Once outside the office building he made for his car and sat there for a long time, staring out the window at the street, thinking. He needed to interrogate Lowell Gantcher, but he couldn’t get to him. He also wanted to get a hold of Kolodnik’s adviser Shug Saunders, but Behr could practically picture him on Capitol Hill, overtan, slickly dressed, and cozying up to the boss he was involved in trying to remove. He dialed Kolodnik’s office anyway, hoping he could get some information out of the secretary or book an appointment. It’d be worth a drive to Washington.

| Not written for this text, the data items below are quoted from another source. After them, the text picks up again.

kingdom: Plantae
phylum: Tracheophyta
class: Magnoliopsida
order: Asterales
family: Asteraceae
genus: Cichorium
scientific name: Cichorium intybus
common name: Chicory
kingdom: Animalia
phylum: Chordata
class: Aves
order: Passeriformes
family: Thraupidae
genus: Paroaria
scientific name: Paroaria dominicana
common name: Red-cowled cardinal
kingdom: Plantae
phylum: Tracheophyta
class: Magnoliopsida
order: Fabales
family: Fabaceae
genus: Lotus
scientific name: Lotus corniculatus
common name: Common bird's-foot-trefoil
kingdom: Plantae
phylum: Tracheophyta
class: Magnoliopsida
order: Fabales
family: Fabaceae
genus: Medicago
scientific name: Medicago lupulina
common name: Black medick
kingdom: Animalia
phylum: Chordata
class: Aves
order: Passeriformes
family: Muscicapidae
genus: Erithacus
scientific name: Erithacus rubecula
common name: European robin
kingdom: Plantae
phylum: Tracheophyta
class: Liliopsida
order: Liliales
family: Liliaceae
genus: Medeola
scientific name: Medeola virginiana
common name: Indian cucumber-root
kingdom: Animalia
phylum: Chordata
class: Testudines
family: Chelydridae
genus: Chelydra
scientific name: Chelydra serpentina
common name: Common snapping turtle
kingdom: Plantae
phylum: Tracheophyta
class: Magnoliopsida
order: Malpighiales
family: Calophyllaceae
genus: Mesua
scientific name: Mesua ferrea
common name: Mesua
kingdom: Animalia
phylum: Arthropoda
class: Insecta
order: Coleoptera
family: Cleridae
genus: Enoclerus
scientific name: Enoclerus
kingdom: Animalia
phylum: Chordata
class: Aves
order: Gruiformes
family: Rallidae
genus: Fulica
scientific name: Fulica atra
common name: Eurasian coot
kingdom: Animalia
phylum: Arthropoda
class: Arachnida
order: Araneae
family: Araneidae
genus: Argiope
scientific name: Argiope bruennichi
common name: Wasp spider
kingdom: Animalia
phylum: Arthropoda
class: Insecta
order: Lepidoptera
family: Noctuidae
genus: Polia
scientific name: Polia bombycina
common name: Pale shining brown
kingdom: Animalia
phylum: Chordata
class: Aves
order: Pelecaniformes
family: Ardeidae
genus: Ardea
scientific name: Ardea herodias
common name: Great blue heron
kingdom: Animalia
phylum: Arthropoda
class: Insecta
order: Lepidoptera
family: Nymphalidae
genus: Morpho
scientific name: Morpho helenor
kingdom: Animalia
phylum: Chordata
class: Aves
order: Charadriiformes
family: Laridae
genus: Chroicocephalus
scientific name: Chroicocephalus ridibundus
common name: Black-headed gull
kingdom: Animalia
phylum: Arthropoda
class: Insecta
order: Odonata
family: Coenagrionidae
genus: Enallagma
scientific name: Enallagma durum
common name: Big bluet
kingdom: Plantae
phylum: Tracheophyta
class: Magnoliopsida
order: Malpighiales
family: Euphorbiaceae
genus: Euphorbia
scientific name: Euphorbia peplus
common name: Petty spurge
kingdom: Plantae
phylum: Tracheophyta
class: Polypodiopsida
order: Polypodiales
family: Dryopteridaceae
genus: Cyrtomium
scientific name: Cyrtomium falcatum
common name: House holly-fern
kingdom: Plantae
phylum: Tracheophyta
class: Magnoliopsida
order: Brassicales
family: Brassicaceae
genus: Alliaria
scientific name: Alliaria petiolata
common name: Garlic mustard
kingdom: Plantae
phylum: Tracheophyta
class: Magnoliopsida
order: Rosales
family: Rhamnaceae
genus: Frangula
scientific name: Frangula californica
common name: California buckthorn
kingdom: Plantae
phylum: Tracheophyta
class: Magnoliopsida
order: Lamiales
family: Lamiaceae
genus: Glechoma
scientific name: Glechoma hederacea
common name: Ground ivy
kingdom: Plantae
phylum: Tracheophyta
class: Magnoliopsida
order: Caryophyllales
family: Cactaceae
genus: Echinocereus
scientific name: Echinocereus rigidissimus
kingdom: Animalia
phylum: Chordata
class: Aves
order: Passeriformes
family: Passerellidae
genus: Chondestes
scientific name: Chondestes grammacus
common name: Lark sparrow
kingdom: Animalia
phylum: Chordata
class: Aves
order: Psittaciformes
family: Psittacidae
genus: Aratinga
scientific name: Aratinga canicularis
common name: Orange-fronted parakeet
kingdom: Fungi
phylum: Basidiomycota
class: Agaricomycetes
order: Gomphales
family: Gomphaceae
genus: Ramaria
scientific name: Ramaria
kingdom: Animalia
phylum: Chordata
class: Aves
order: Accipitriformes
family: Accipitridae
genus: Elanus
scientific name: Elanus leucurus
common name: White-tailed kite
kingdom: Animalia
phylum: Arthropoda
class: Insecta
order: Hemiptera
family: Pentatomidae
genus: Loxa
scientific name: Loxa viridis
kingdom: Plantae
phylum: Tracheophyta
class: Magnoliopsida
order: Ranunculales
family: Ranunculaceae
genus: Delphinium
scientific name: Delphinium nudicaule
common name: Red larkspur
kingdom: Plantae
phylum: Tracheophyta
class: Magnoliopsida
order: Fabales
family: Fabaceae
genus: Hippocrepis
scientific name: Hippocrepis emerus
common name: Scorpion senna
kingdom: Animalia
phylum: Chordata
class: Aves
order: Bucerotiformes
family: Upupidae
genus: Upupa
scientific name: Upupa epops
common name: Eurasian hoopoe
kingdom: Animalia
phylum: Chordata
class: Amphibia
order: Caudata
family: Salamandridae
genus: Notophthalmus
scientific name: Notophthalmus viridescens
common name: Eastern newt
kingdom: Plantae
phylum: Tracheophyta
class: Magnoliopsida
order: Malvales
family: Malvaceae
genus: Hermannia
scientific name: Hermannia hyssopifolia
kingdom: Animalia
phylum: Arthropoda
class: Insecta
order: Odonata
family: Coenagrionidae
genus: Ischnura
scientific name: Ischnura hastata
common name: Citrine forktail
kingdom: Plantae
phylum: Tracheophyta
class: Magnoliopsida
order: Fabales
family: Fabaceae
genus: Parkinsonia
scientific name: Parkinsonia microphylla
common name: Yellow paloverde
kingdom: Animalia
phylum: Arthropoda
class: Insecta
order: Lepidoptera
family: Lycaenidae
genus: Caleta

“Shug Saunders please,” Behr said.
“He’s not in, but I’ll connect you to his office,” a receptionist’s voice cooed. After a few rings an automated voice mail picked up and offered him the chance to leave a message, which, pointless as it was, he took.
“Hello, Shug,” he said. “This is Frank Behr. We met a little while ago over at your offices and I was hoping to talk to you about something important, so please give me a call.” Behr left his number and hung up.
He was stuck and frustrated and without direction or answers. Hikers lost in the mountains are advised to stop and stay still and wait to be rescued, but Behr knew no one was coming to find him. Only his experience told him not to give up, that if he could just look at the situation with focus for long enough, an angle would present itself and he would finally see it. He flipped pages in his notebook, scanning his notes, when something caught in his mind and stopped him. It was a question he’d asked and gotten a response to, but it was not an answer he should’ve accepted.